This retrospective survey study was approved as exempt by the Kent State University Institutional Review Board (IRB) because the target population was the 457 NCAA Division 1-A varsity athletes at Kent State University who had potentially participated in WBC as a therapeutic modality. Not all teams or athletes utilized WBC for reasons independent and unknown to this study. The type and amount of clothing was not standardized, and core body temperatures were not recorded. The study was conducted from January 2021 to June 2021, and the participants were recruited via email, which summarized the purpose and procedures involved in participating in the retrospective survey that utilized the Qualtrics program (Appendix). After clicking on the survey link within the email, the participants would consent to the study by continuing onto six survey questions (Appendix).
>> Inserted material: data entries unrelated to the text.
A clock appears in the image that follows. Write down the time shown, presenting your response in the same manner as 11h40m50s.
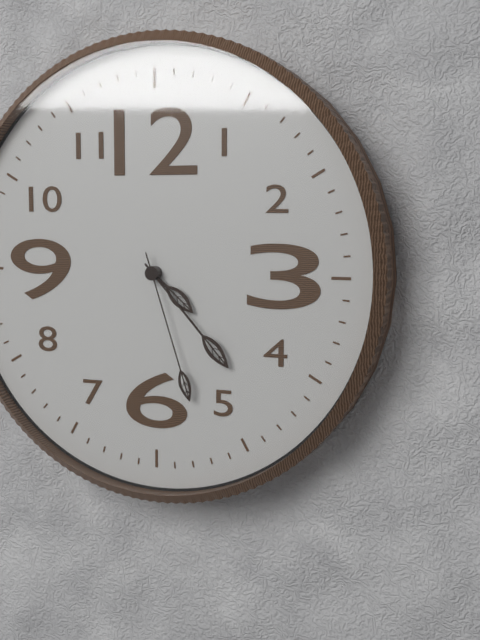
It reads 4h23m27s
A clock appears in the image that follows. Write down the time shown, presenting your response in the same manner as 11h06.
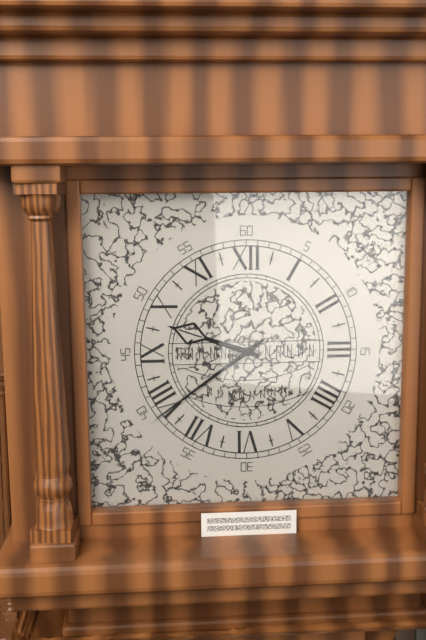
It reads 9h39
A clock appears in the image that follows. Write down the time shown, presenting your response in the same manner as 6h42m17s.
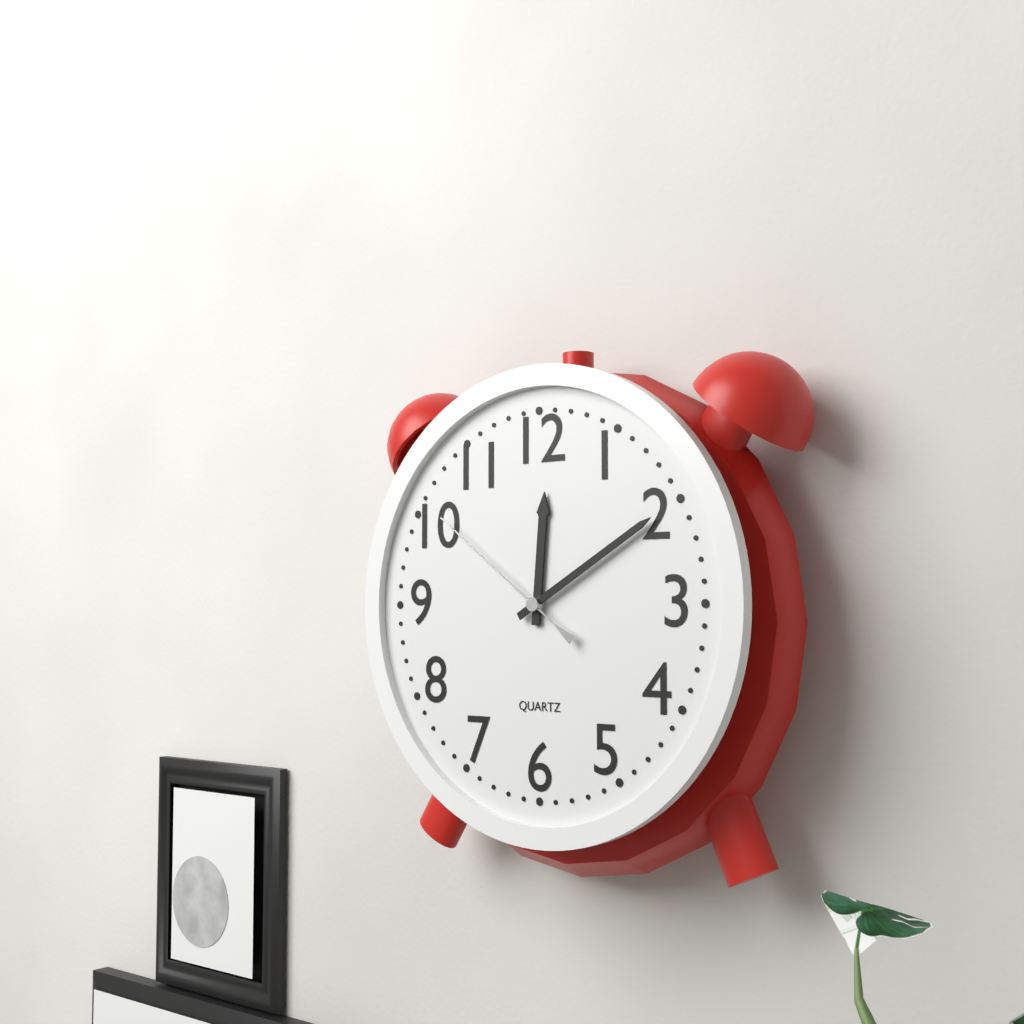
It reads 12h10m51s
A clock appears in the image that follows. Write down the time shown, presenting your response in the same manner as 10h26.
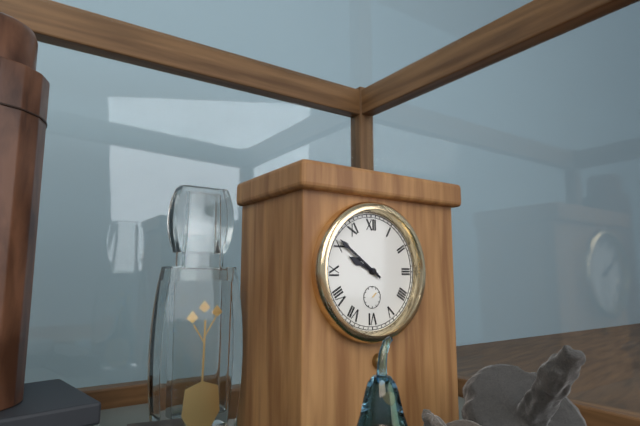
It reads 9h51
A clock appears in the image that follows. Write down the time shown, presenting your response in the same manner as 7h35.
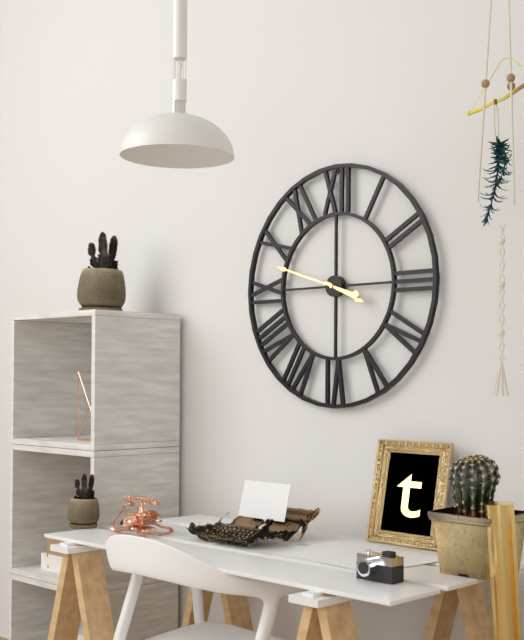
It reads 3h48
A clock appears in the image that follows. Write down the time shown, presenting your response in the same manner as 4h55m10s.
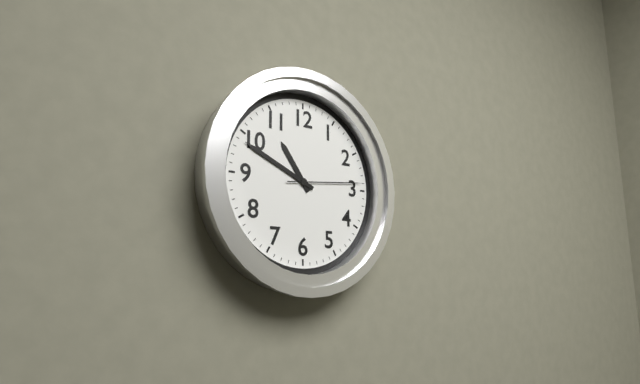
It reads 10h49m14s
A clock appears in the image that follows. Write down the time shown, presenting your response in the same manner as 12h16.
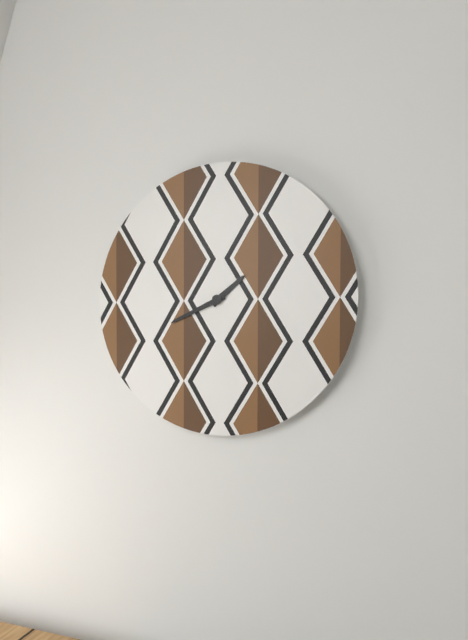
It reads 1h41
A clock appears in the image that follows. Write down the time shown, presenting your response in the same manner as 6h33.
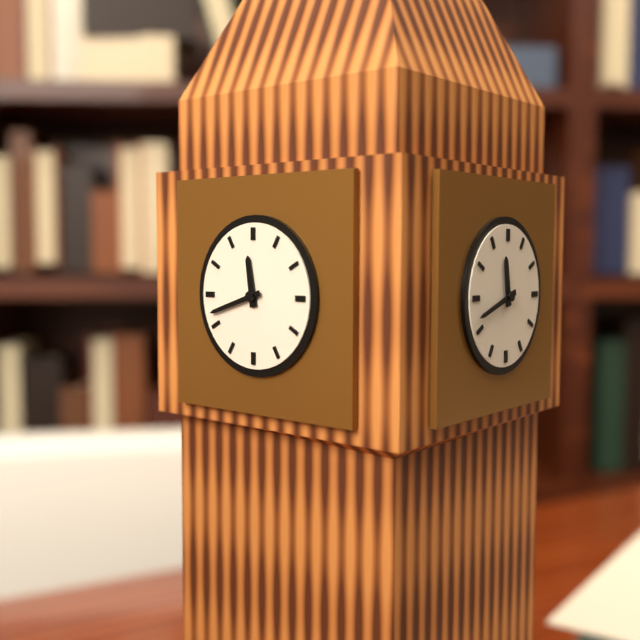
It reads 11h42
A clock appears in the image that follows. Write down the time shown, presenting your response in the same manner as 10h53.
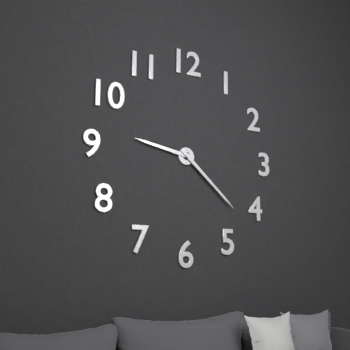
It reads 9h22
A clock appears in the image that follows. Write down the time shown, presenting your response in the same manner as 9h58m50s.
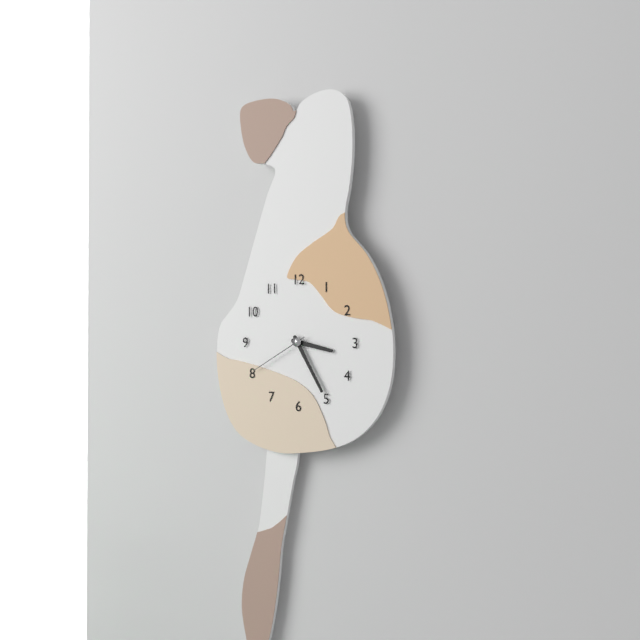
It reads 3h25m40s
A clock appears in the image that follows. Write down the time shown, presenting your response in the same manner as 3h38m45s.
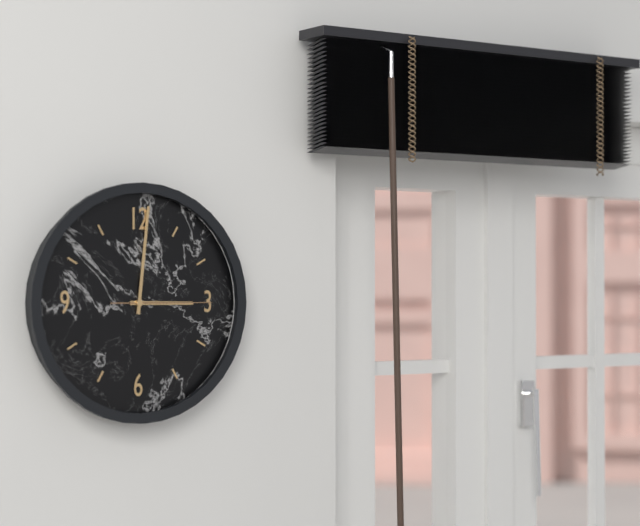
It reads 3h01m15s
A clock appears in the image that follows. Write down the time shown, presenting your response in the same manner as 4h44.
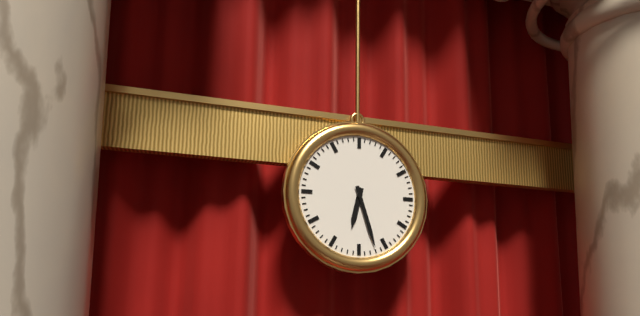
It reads 6h27
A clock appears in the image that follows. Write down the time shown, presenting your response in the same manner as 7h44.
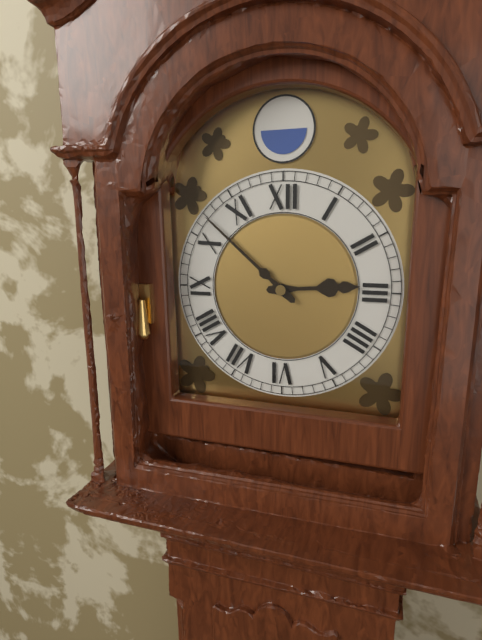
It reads 2h52
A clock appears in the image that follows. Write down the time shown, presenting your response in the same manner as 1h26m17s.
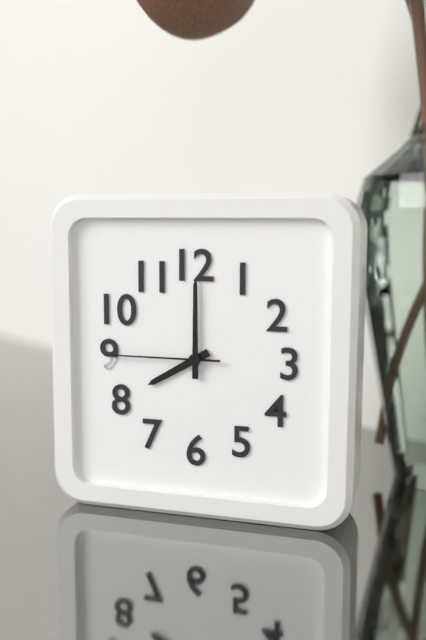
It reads 8h00m45s
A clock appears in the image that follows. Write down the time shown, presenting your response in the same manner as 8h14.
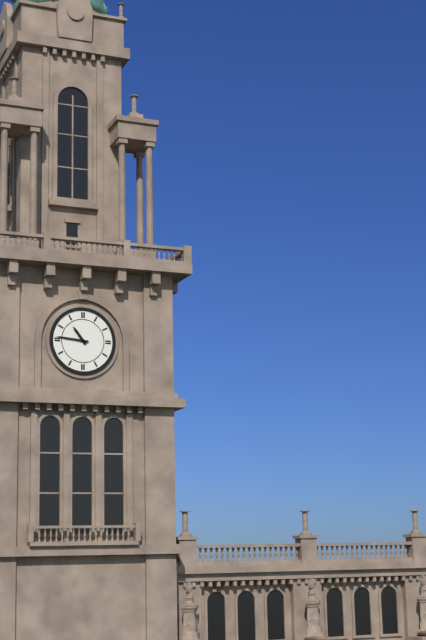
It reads 10h46
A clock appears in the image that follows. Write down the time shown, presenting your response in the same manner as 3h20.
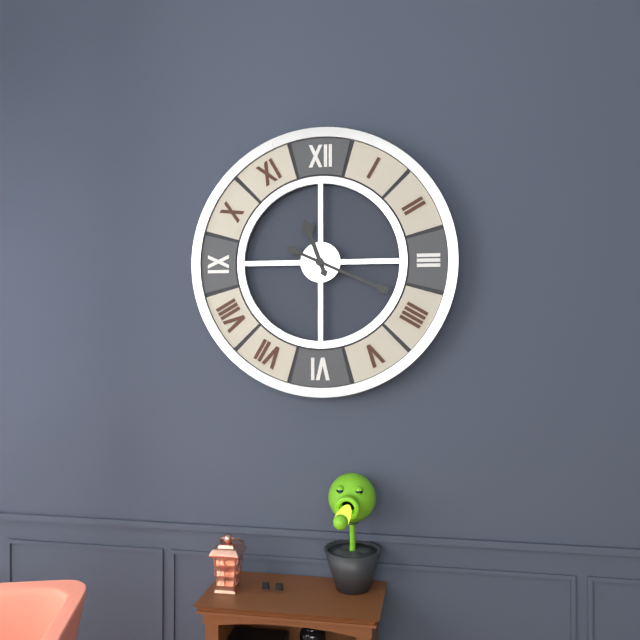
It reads 11h19
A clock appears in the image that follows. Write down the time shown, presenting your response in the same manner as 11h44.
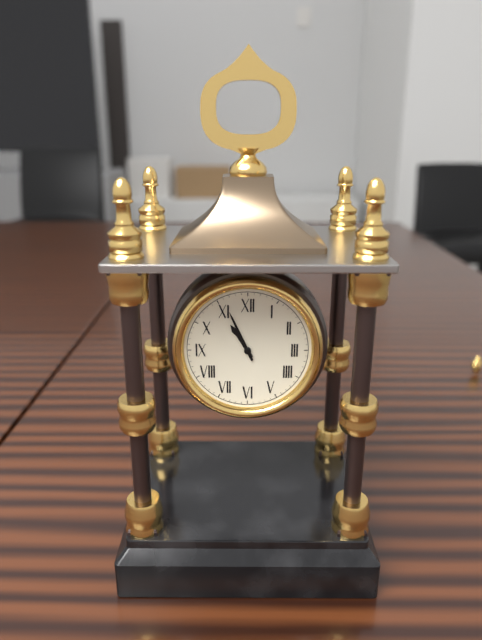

Participants were eligible for the study if they were at least 18 years of age, were a student-athlete, and had completed WBC at Kent State University. By consenting to the survey, the participants were indicating that they were at least 18 years of age. If the participant had not underwent WBC at Kent State University, he or she did not progress onto answering questions 3 through 6. Only the participants who had underwent WBC at Kent State University would answer questions 3 through 6. Participants were excluded if they had not underwent WBC at the university, were under 18 years of age, did not fully complete the survey, or if they had not consented to the study. The gender of the participants was assumed based on the sport they selected. For sports that have both men’s and women’s teams, this was specified on the survey. No other demographics were collected in order to protect the participants’ anonymity.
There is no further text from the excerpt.